===== Listed records

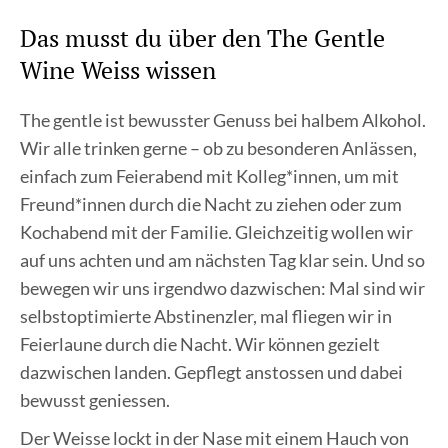
Das musst du über den The Gentle
Wine Weiss wissen
The gentle ist bewusster Genuss bei halbem Alkohol.
Wir alle trinken gerne – ob zu besonderen Anlässen,
einfach zum Feierabend mit Kolleg*innen, um mit
Freund*innen durch die Nacht zu ziehen oder zum
Kochabend mit der Familie. Gleichzeitig wollen wir
auf uns achten und am nächsten Tag klar sein. Und so
bewegen wir uns irgendwo dazwischen: Mal sind wir
selbstoptimierte Abstinenzler, mal fliegen wir in
Feierlaune durch die Nacht. Wir können gezielt
dazwischen landen. Gepflegt anstossen und dabei
bewusst geniessen.
Der Weisse lockt in der Nase mit einem Hauch von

==========

Task requirements: Retype the records above line for line and exactly, omitting their pictures.

Answer to this exercise:
Das musst du über den The Gentle
Wine Weiss wissen
The gentle ist bewusster Genuss bei halbem Alkohol.
Wir alle trinken gerne – ob zu besonderen Anlässen,
einfach zum Feierabend mit Kolleg*innen, um mit
Freund*innen durch die Nacht zu ziehen oder zum
Kochabend mit der Familie. Gleichzeitig wollen wir
auf uns achten und am nächsten Tag klar sein. Und so
bewegen wir uns irgendwo dazwischen: Mal sind wir
selbstoptimierte Abstinenzler, mal fliegen wir in
Feierlaune durch die Nacht. Wir können gezielt
dazwischen landen. Gepflegt anstossen und dabei
bewusst geniessen.
Der Weisse lockt in der Nase mit einem Hauch von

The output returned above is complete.